In A Scandal in Bohemia, many fictional locations are mentioned (mostly related to Irene Adler, oddly enough). However, there were a few actual locations in the story, one of which being the Langham Hotel, where the King tells Sherlock Holmes he’ll be staying at.

Langham Victorian
Langham Hotel, Victorian
Langham Modern
Langham Hotel, modern

The Langham, situated at the corner of Langham Place and Portland Place, appears (at least in the modern view) to be an exquisitely grandiose establishment, which would make sense considering the fact that Arthur Conan Doyle chose to include it briefly in a way that would imply it is truly fit for a king. In order to learn more about the demographics associated with this hotel, I decided to take a look at it on the Charles Booth Online Archive.

Langham Booth

As shown on the map above, Booth classified the area surrounding the hotel as generally ranging from middle-class to wealthy–this was certainly no slum, to say the least. Bearing this in mind, it comes as no surprise that Doyle chose this as the hotel the King would be staying in, as the demographics of the surrounding area seem particularly fitting to the archetype.

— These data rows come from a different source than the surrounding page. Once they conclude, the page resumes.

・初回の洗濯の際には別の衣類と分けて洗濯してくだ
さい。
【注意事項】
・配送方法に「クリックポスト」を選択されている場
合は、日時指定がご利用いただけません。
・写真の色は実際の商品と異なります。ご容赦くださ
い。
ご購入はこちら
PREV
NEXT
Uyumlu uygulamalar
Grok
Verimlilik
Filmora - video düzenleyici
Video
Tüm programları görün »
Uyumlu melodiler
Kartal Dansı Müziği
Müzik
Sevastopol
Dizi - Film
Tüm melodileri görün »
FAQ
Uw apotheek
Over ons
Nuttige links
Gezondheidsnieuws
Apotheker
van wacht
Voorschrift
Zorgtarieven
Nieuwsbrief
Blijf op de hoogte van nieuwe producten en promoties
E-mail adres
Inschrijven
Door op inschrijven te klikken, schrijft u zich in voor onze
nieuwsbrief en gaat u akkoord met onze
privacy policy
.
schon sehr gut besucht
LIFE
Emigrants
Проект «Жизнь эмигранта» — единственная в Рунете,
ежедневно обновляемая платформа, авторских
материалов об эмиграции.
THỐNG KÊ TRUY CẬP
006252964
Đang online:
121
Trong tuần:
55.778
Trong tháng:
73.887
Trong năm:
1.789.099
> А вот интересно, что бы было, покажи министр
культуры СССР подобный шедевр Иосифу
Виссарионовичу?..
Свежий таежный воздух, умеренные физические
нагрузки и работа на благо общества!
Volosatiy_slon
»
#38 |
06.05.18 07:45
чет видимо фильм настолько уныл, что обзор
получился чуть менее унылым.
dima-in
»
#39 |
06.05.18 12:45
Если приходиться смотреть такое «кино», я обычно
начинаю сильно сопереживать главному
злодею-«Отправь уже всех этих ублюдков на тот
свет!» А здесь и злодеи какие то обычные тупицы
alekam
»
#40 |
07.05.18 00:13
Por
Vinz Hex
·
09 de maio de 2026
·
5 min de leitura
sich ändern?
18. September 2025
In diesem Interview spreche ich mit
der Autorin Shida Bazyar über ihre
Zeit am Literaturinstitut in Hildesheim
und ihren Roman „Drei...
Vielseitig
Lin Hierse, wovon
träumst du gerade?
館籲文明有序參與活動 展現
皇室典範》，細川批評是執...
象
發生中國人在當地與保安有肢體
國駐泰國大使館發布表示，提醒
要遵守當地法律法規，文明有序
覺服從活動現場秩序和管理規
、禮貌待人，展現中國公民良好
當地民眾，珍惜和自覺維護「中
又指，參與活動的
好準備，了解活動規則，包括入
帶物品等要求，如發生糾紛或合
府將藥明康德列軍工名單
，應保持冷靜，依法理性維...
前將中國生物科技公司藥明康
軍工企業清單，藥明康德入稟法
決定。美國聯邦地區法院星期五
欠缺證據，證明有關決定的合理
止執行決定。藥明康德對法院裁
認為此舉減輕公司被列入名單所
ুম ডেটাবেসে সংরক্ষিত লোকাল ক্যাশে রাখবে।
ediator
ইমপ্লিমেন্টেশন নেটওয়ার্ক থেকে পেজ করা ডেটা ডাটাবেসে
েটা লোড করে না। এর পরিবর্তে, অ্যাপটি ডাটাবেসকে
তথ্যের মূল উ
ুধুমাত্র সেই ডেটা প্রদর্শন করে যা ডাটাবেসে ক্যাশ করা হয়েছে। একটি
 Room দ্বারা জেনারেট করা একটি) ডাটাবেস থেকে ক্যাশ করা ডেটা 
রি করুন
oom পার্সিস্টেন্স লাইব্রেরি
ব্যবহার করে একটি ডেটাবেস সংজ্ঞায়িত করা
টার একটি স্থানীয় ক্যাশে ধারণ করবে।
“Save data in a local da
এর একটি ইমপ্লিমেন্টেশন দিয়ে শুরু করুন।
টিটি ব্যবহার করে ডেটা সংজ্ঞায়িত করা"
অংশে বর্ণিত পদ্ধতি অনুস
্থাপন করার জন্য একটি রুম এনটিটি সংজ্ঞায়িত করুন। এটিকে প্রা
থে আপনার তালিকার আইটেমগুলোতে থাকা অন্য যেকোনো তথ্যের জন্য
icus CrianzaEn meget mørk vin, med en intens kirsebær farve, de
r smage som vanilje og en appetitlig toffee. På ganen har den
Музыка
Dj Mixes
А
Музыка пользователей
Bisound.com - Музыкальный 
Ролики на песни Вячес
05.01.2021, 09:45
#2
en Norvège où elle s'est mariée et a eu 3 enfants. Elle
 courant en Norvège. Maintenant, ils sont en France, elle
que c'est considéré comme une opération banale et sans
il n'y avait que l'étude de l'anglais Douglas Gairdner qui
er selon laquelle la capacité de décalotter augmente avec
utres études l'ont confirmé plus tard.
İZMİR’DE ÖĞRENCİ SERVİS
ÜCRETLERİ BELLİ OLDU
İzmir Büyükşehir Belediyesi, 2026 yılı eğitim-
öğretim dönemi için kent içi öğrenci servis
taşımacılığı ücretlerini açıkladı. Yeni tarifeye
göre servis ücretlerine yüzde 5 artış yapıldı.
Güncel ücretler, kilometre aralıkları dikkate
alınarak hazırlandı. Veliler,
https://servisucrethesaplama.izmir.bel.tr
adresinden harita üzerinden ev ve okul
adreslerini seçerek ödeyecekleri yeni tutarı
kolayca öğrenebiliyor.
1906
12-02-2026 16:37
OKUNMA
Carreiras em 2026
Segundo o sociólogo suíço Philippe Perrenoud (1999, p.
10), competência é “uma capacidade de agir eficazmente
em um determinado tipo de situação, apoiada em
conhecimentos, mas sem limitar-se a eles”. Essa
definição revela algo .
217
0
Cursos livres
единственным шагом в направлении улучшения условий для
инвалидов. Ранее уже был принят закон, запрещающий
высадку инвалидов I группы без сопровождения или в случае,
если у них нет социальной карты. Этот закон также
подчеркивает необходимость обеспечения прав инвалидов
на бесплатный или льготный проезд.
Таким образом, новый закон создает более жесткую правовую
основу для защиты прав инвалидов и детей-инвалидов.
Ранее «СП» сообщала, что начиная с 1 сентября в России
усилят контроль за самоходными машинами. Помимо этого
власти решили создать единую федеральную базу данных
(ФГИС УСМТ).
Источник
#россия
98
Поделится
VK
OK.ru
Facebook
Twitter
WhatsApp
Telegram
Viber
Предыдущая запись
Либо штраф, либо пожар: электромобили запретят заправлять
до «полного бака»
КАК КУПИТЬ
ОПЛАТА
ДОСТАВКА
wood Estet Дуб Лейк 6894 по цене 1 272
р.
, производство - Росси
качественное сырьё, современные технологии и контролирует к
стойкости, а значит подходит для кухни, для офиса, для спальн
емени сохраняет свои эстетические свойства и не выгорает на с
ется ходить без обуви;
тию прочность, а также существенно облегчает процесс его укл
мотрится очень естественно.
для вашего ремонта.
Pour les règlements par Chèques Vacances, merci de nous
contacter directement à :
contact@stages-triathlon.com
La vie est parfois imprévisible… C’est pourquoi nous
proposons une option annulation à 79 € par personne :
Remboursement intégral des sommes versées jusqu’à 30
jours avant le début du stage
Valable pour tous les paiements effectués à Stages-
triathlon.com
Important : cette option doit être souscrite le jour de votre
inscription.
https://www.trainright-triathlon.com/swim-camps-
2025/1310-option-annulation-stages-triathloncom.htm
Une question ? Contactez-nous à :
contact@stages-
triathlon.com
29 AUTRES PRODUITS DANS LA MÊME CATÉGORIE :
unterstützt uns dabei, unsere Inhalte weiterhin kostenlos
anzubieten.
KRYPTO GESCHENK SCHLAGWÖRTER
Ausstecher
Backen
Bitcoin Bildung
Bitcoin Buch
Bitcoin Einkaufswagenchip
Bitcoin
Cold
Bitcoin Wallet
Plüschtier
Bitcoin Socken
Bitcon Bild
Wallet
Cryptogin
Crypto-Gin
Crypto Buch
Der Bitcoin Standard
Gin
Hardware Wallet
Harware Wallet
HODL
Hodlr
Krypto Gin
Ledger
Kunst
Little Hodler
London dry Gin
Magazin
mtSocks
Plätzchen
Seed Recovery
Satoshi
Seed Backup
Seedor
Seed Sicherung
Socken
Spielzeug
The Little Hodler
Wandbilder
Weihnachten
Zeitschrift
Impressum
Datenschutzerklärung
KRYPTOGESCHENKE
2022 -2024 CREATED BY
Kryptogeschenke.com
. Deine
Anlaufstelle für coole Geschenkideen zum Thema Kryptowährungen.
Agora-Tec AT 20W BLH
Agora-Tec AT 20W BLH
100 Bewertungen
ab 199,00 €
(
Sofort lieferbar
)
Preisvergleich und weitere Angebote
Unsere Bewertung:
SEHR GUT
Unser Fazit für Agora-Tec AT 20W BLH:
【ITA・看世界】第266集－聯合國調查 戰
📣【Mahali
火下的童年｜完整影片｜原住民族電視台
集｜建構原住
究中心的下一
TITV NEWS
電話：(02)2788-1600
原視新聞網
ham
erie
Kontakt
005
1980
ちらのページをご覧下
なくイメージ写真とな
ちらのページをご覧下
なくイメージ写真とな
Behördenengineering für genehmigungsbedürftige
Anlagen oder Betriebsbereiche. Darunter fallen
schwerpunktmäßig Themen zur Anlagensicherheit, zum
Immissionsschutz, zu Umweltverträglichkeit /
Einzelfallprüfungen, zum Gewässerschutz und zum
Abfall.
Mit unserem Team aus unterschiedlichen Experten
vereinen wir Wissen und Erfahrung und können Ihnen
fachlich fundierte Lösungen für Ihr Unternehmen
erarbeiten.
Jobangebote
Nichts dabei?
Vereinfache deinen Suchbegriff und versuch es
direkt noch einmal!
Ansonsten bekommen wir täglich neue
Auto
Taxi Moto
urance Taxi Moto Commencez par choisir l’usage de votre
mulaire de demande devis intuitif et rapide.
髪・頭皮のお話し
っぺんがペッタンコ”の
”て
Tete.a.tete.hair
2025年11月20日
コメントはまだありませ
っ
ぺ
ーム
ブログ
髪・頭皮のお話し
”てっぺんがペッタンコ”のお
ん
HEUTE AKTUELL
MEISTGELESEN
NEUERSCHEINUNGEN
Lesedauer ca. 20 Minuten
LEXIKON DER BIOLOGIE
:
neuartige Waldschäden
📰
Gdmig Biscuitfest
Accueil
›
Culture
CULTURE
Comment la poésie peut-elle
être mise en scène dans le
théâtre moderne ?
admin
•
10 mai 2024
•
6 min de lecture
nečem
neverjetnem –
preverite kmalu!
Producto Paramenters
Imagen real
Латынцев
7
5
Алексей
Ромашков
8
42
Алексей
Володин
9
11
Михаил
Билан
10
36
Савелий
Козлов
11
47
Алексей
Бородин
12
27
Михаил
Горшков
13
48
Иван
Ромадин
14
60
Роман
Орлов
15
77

A search through British History Online revealed that this ritzy hotel also has quite a ritzy history. Until around 1860, the Langham was preceded on its lot by Mansfield House, the mansion owned by the Earl of Mansfield. When the hotel was finally built in its place, it cost over £300,000, going on to become, and remain, one of the largest buildings in the city. It officially opened with a luncheon in 1965, which the Prince of Wales attended. Needless to say, even the history of this hotel is absolutely bathed in royalty and riches, thus making it the perfect choice for the King’s hotel in A Scandal in Bohemia.